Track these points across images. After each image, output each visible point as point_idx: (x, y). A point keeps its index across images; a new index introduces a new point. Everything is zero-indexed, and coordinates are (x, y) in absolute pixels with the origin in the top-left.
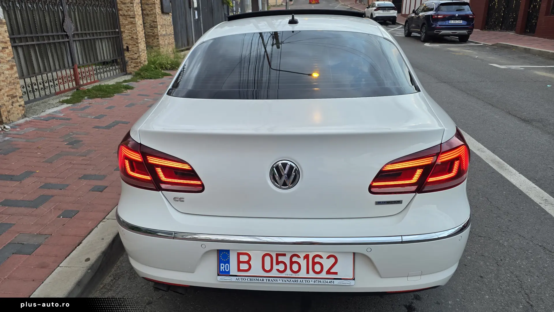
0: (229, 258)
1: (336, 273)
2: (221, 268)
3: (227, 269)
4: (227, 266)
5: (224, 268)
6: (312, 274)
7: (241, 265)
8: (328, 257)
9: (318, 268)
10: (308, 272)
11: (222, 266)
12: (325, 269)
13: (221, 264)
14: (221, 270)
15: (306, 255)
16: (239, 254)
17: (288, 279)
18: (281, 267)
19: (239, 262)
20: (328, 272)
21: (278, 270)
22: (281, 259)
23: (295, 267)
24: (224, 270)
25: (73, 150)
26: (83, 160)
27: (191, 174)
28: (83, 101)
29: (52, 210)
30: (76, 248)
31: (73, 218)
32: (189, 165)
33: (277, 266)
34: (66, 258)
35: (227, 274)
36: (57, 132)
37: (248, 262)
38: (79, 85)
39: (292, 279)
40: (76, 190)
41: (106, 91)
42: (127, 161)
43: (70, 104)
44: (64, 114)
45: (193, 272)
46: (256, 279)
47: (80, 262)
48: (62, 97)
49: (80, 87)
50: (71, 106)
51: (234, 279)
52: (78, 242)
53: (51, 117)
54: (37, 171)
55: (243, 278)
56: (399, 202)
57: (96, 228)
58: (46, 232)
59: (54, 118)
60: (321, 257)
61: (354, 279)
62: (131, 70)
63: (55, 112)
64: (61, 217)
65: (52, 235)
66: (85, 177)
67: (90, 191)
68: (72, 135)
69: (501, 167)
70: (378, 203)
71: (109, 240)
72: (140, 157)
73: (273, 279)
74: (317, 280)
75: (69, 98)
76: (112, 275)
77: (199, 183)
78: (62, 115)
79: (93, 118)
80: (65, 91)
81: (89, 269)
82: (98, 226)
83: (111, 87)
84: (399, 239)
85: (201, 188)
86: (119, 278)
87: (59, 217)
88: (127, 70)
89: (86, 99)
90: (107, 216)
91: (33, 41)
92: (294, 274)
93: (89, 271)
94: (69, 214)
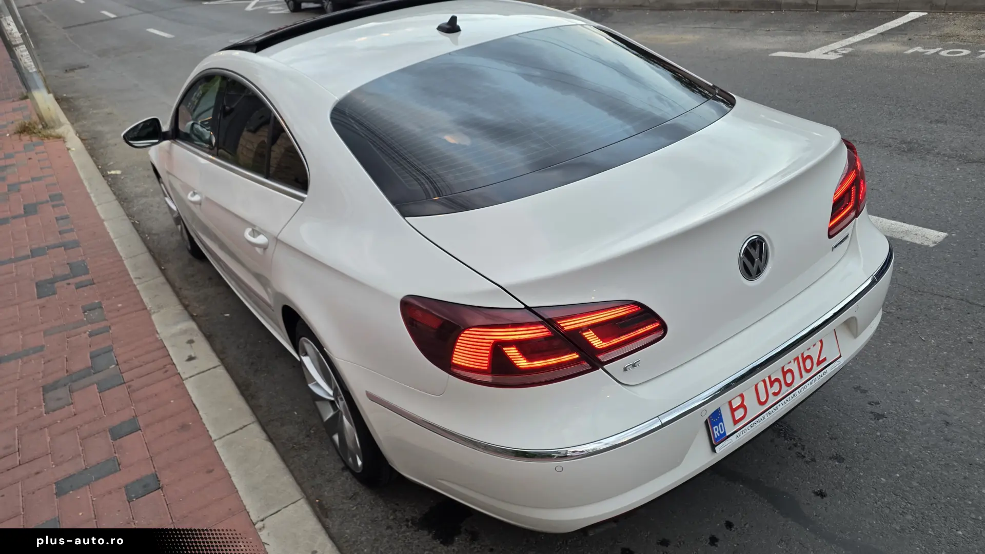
0: (720, 412)
1: (825, 359)
2: (715, 432)
3: (722, 431)
4: (721, 425)
5: (719, 432)
6: (806, 376)
7: (735, 413)
9: (808, 364)
12: (815, 362)
13: (714, 428)
14: (716, 437)
16: (730, 402)
17: (785, 399)
18: (776, 388)
19: (733, 411)
20: (819, 363)
21: (774, 394)
23: (789, 378)
24: (718, 435)
33: (772, 389)
35: (724, 436)
37: (742, 406)
39: (790, 396)
42: (513, 348)
45: (681, 463)
46: (755, 422)
51: (734, 438)
55: (743, 429)
56: (846, 237)
61: (841, 356)
70: (834, 248)
72: (546, 330)
73: (772, 409)
74: (812, 379)
77: (657, 325)
84: (872, 278)
85: (659, 332)
92: (790, 388)
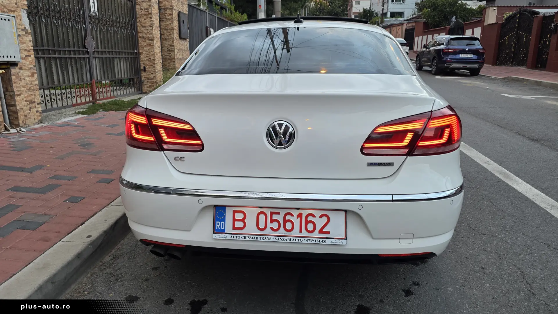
0: (225, 216)
1: (328, 233)
2: (217, 225)
3: (223, 227)
4: (223, 224)
5: (220, 226)
6: (305, 233)
7: (236, 222)
8: (321, 217)
9: (310, 227)
10: (301, 231)
11: (218, 224)
12: (318, 228)
13: (217, 222)
14: (217, 228)
15: (300, 213)
16: (235, 212)
17: (281, 237)
18: (275, 225)
19: (234, 220)
20: (321, 231)
21: (272, 229)
22: (275, 217)
23: (289, 226)
24: (219, 228)
25: (84, 150)
26: (92, 158)
27: (193, 134)
28: (98, 113)
29: (58, 196)
30: (79, 227)
31: (78, 203)
32: (191, 125)
33: (271, 224)
34: (68, 234)
35: (223, 232)
36: (70, 136)
37: (243, 220)
38: (95, 99)
39: (285, 238)
40: (84, 181)
41: (121, 105)
42: (133, 125)
43: (85, 115)
44: (78, 123)
45: (189, 231)
46: (251, 237)
47: (81, 238)
48: (78, 109)
49: (96, 102)
50: (86, 116)
51: (229, 237)
52: (81, 222)
53: (67, 124)
54: (48, 165)
55: (238, 235)
56: (391, 164)
57: (100, 212)
58: (52, 212)
59: (68, 125)
60: (314, 216)
61: (346, 239)
62: (146, 90)
63: (70, 120)
64: (67, 202)
65: (56, 215)
66: (93, 171)
67: (97, 182)
68: (85, 139)
69: (508, 177)
70: (370, 164)
71: (112, 222)
72: (145, 120)
73: (266, 237)
74: (309, 239)
75: (84, 110)
76: (112, 255)
77: (199, 142)
78: (77, 123)
79: (107, 127)
80: (81, 104)
81: (89, 245)
82: (102, 210)
83: (126, 102)
84: (390, 198)
85: (201, 148)
86: (118, 258)
87: (65, 201)
88: (143, 89)
89: (101, 111)
90: (112, 203)
91: (55, 54)
92: (287, 233)
93: (90, 246)
94: (74, 200)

○ ○ ○ ○ ○ ○ ○

ACTIVITY: Give the data again exactly. Keep the images out.

SOLUTION FOR THIS EXERCISE:
Track these points across images. After each image, output each visible point as point_idx: (x, y). A point keeps its index across images; a new index introduces a new point. Everything is zero-indexed, and coordinates are (x, y) in absolute pixels with the origin in the top-left.
0: (229, 258)
1: (336, 273)
2: (221, 268)
3: (227, 269)
4: (227, 266)
5: (224, 268)
6: (312, 274)
7: (241, 265)
8: (328, 257)
9: (318, 268)
10: (308, 272)
11: (222, 266)
12: (325, 269)
13: (221, 264)
14: (221, 270)
15: (306, 255)
16: (239, 254)
17: (288, 279)
18: (281, 267)
19: (239, 262)
20: (328, 272)
21: (278, 270)
22: (281, 259)
23: (295, 267)
24: (224, 270)
25: (73, 150)
26: (83, 160)
27: (191, 174)
28: (83, 101)
29: (52, 210)
30: (76, 248)
31: (73, 218)
32: (189, 165)
33: (277, 266)
34: (66, 258)
35: (227, 274)
36: (57, 132)
37: (248, 262)
38: (79, 85)
39: (292, 279)
40: (76, 190)
41: (106, 91)
42: (127, 161)
43: (70, 104)
44: (64, 114)
45: (193, 272)
46: (256, 279)
47: (80, 262)
48: (62, 97)
49: (80, 87)
50: (71, 106)
51: (234, 279)
52: (78, 242)
53: (51, 117)
54: (37, 171)
55: (243, 278)
56: (399, 202)
57: (96, 228)
58: (46, 232)
59: (54, 118)
60: (321, 257)
61: (354, 279)
62: (131, 70)
63: (55, 112)
64: (61, 217)
65: (52, 235)
66: (85, 177)
67: (90, 191)
68: (72, 135)
69: (501, 167)
70: (378, 203)
71: (109, 240)
72: (140, 157)
73: (273, 279)
74: (317, 280)
75: (69, 98)
76: (112, 275)
77: (199, 183)
78: (62, 115)
79: (93, 118)
80: (65, 91)
81: (89, 269)
82: (98, 226)
83: (111, 87)
84: (399, 239)
85: (201, 188)
86: (119, 278)
87: (59, 217)
88: (127, 70)
89: (86, 99)
90: (107, 216)
91: (33, 41)
92: (294, 274)
93: (89, 271)
94: (69, 214)
0: (720, 412)
1: (825, 359)
2: (715, 432)
3: (722, 431)
4: (721, 425)
5: (719, 432)
6: (806, 376)
7: (735, 413)
9: (808, 364)
12: (815, 362)
13: (714, 428)
14: (716, 437)
16: (730, 402)
17: (785, 399)
18: (776, 388)
19: (733, 411)
20: (819, 363)
21: (774, 394)
23: (789, 378)
24: (718, 435)
33: (772, 389)
35: (724, 436)
37: (742, 406)
39: (790, 396)
42: (513, 348)
45: (681, 463)
46: (755, 422)
51: (734, 438)
55: (743, 429)
56: (846, 237)
61: (841, 356)
70: (834, 248)
72: (546, 330)
73: (772, 409)
74: (812, 379)
77: (657, 325)
84: (872, 278)
85: (659, 332)
92: (790, 388)
0: (225, 216)
1: (328, 233)
2: (217, 225)
3: (223, 227)
4: (223, 224)
5: (220, 226)
6: (305, 233)
7: (236, 222)
8: (321, 217)
9: (310, 227)
10: (301, 231)
11: (218, 224)
12: (318, 228)
13: (217, 222)
14: (217, 228)
15: (300, 213)
16: (235, 212)
17: (281, 237)
18: (275, 225)
19: (234, 220)
20: (321, 231)
21: (272, 229)
22: (275, 217)
23: (289, 226)
24: (219, 228)
25: (84, 150)
26: (92, 158)
27: (193, 134)
28: (98, 113)
29: (58, 196)
30: (79, 227)
31: (78, 203)
32: (191, 125)
33: (271, 224)
34: (68, 234)
35: (223, 232)
36: (70, 136)
37: (243, 220)
38: (95, 99)
39: (285, 238)
40: (84, 181)
41: (121, 105)
42: (133, 125)
43: (85, 115)
44: (78, 123)
45: (189, 231)
46: (251, 237)
47: (81, 238)
48: (78, 109)
49: (96, 102)
50: (86, 116)
51: (229, 237)
52: (81, 222)
53: (67, 124)
54: (48, 165)
55: (238, 235)
56: (391, 164)
57: (100, 212)
58: (52, 212)
59: (68, 125)
60: (314, 216)
61: (346, 239)
62: (146, 90)
63: (70, 120)
64: (67, 202)
65: (56, 215)
66: (93, 171)
67: (97, 182)
68: (85, 139)
69: (508, 177)
70: (370, 164)
71: (112, 222)
72: (145, 120)
73: (266, 237)
74: (309, 239)
75: (84, 110)
76: (112, 255)
77: (199, 142)
78: (77, 123)
79: (107, 127)
80: (81, 104)
81: (89, 245)
82: (102, 210)
83: (126, 102)
84: (390, 198)
85: (201, 148)
86: (118, 258)
87: (65, 201)
88: (143, 89)
89: (101, 111)
90: (112, 203)
91: (55, 54)
92: (287, 233)
93: (90, 246)
94: (74, 200)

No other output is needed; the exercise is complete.